True or False?
Therapy really does work.
Research consistently finds you’ll be better off than 80% of men who don’t see a therapist.
Yes. Studies show 1 in every 10 clients who are seeing a therapist aren’t getting any better.
The point is?
Most of the time, most therapists produce powerfully effective results for their clients.
So what’s the issue?
Almost half of those clients abruptly stop seeing their therapist. Often, those therapists don’t recognize their client is not making progress.
Self-blame, shallowness, negativity and a lack of desire are usually the major reasons men don’t get help.
Doubting the outcome is the main reason men don’t see a therapist.
Of all the factors influencing a client’s results, the kind of therapy used is the biggest determining factor in a client’s success.
The method of therapy used by the clinician carries the smallest impact on the client.
What does matter?
Alliance between client and therapist produces 60% of the outcome.
Your therapist’s dedication carries another 30% of your success.
The therapeutic technique your therapist uses produces 8% of your results.
Presently, most therapists are convinced their skill in using a therapeutic approach produces their client’s successful outcomes.
Most therapists are guided by the medical model, collection of techniques all doctors learn in school. This approach is based on treatments supported by scientific research.
Another term for this is evidenced-based practice, which focuses on grouping people into groups sharing symptomatic characteristics.
Studies reveal a few therapeutic models are better than others.
Every therapeutic model is sometimes equally effective with some clients part of the time. Each therapeutic approach produces similar results no matter how much time is spent applying each one.

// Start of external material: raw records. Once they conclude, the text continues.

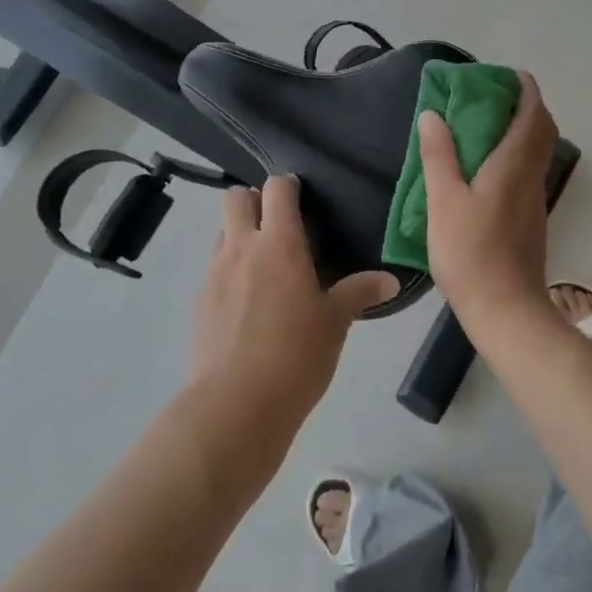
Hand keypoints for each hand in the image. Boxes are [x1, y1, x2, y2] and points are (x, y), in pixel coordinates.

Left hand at [190, 176, 396, 426]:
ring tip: (265, 265)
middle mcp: (242, 247)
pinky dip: (230, 270)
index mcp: (280, 243)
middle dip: (254, 200)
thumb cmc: (296, 355)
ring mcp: (215, 273)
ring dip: (240, 234)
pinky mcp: (200, 301)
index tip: (303, 198)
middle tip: (279, 226)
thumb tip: (391, 279)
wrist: (235, 405)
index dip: (288, 186)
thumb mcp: (335, 322)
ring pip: (222, 232)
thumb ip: (360, 292)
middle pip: (236, 198)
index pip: (277, 189)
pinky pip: (214, 268)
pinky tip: (249, 302)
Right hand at [418, 71, 558, 328]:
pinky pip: (527, 173)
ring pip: (536, 153)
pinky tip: (485, 170)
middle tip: (492, 99)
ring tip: (483, 129)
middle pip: (541, 130)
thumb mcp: (443, 201)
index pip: (533, 114)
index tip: (509, 75)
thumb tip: (433, 115)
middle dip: (525, 107)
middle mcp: (531, 177)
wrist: (506, 310)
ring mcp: (534, 200)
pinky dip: (514, 156)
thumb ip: (438, 156)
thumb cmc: (471, 253)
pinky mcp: (530, 220)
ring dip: (520, 132)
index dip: (526, 89)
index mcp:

Doing more of the same therapy does not produce a better result.
Different therapeutic treatments are not much better than the other. This equality cannot be blamed on faulty research design, length of study, or when the research took place.
Any variances between the therapeutic approaches can be explained by chance. This chance factor contributes about 1% of any differences among the therapeutic models.
Your opinion of the therapeutic alliance between you and your therapist provides greater potential for your results and your remaining in therapy.
The bond you have with your therapist determines, to a great extent, how much you benefit from meeting with your therapist. Your therapist’s opinions of the relationship don’t matter as much as your opinion.
Your interpretation of the bond between you and your therapist guides the eventual results from your sessions. It predicts if and how you engage in therapy, how you respond to your therapist and how long the results will last.
Working to create and maintain that bond should be your therapist’s main concern.
The main part of progress in effective treatment happens prior as opposed to later.
In the event a specific treatment, provided in a specific context, by a particular therapist will work, there ought to be quantifiable change in the initial month and a half of care.